I am that wishy washy one, or I can be. So frustrated with Tango last Saturday, I was after him the whole time, but I also realise that there’s something I should have done beforehand, or [danger! danger!] been to ‘make’ it go better. I talked to Nikki about Tango the other night— I had some wacky notion that maybe Tango needed his eye testing done, that maybe the sunlight/shadow thing had to do with some ocular disorder. What the solution to that would be, I had no idea, and immediately pictured the big chestnut sporting wraparound Oakleys. Anyway: we’re really talking about boundaries here, aren’t we? And haven’t we strayed effortlessly into the very arena I was scoffing at?
All I really meant to do, when I came up with today’s headline, was tell a simple story about Charlie. I struggle with Charlie [I really ought to get back up there, soon] and the last time I had him, we were trotting over poles, and trotting with Charlie is like being tossed up and down, lightly, but tossed nevertheless, like you’re lying in the middle of a sheet held by four people and they’re bouncing you up and down. There’s a terrible weightlessness in the rise, on Charlie, and it feels even worse going over poles. So we’re approaching the poles and for the first time ever on the back of a horse, I space out. I stop paying attention. I drift off.
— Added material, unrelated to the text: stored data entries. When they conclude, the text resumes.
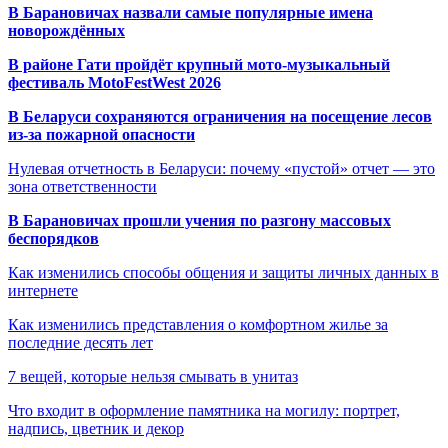
В Барановичах назвали самые популярные имена
новорождённых
В районе Гати пройдёт крупный мото-музыкальный
фестиваль MotoFestWest 2026
В Беларуси сохраняются ограничения на посещение лесов
из-за пожарной опасности
Нулевая отчетность в Беларуси: почему «пустой» отчет — это
зона ответственности
В Барановичах прошли учения по разгону массовых
беспорядков
Как изменились способы общения и защиты личных данных в
интернете
Как изменились представления о комфортном жилье за
последние десять лет
7 вещей, которые нельзя смывать в унитаз
Что входит в оформление памятника на могилу: портрет,
надпись, цветник и декор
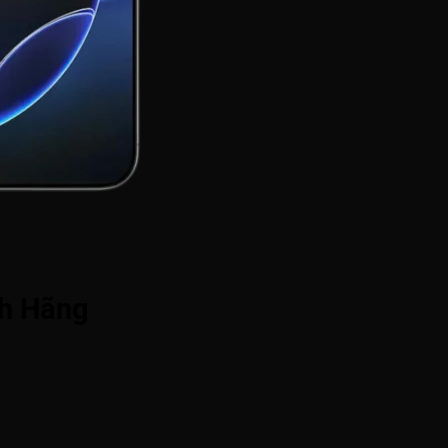
nh Hãng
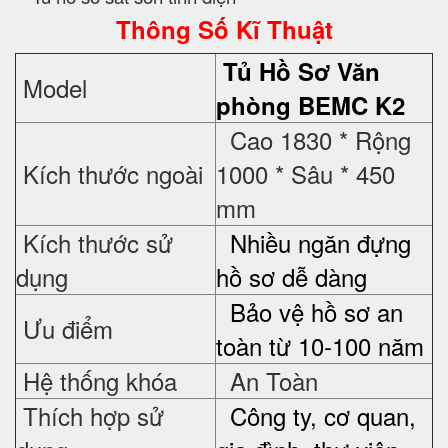
Thông Số Kĩ Thuật
Tủ Hồ Sơ
Văn
Model
phòng BEMC K2
Cao 1830 * Rộng
Kích thước ngoài
1000 * Sâu * 450
mm
Kích thước sử
Nhiều ngăn đựng
dụng
hồ sơ dễ dàng
Bảo vệ hồ sơ an
Ưu điểm
toàn từ 10-100 năm
Hệ thống khóa
An Toàn
Thích hợp sử
Công ty, cơ quan,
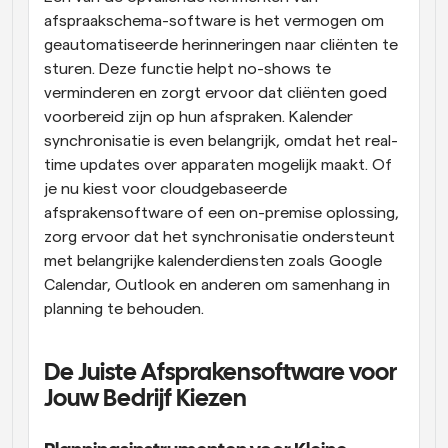
afspraakschema-software is het vermogen om 
geautomatiseerde herinneringen naar cliënten te 
sturen. Deze functie helpt no-shows te 
verminderen en zorgt ervoor dat cliënten goed 
voorbereid zijn op hun afspraken. Kalender 
synchronisatie is even belangrijk, omdat het real-
time updates over apparaten mogelijk maakt. Of 
je nu kiest voor cloudgebaseerde 
afsprakensoftware of een on-premise oplossing, 
zorg ervoor dat het synchronisatie ondersteunt 
met belangrijke kalenderdiensten zoals Google 
Calendar, Outlook en anderen om samenhang in 
planning te behouden.
De Juiste Afsprakensoftware voor 
Jouw Bedrijf Kiezen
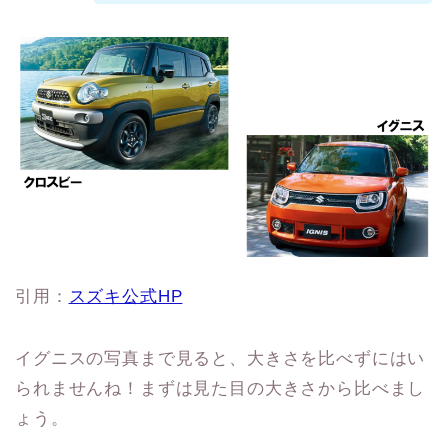
引用：
スズキ公式HP
イグニスの写真まで見ると、大きさを比べずにはい
られませんね！まずは見た目の大きさから比べまし
ょう。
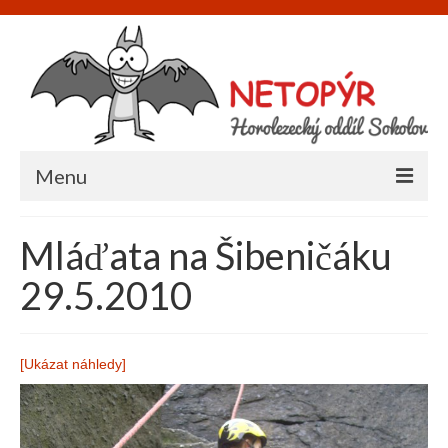
Menu
Úvod
Mláďata na Šibeničáku
O nás
29.5.2010
Informace
Napište nám
[Ukázat náhledy]
Akce
Galerie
And Charlie stopped. Stopped dead.
Emma started hollering, and I was… I kind of laughed, and I said, straightaway, ‘It’s my fault, my fault!’ Because of course it was. And Charlie knew it, knew I’d essentially disappeared, and handled it the best way he knew: stop. Not going anywhere ’til you’re there, Missy. Isn’t that amazing?
Right, so: there’s boundaries, there’s assertiveness, there’s patience, there’s present-momentness, there’s working through difficulites and power struggles, there’s acceptance and joy and contrition and love, not to mention getting a stronger leg and doing shagging sit-ups and balance and timing. No time for daydreaming, then. Except maybe during the sit ups.
Love it! My horses can feel me disappear too, if I head off daydreaming on a ride. I only have one that I feel completely comfortable doing that on when meandering down the trail, the others I have to keep an eye on.
You write so well. I love the image of the sheet and being tossed up into the air.
I made the mistake of thinking that riding could be a time for me to forget everything — I found out immediately that I had to be “in the moment” every single moment, or something was bound to go wrong, even on the lesson horses. Or, perhaps especially on the lesson horses, they know when the person in the saddle doesn’t know what they are doing and will react accordingly. I’ve had my mount stop too, when she couldn’t figure out what the heck they were supposed to be doing. I still scoff at the mystical attributes that people give to horses. Like any other relationship, you’ll get out of it what you put into it.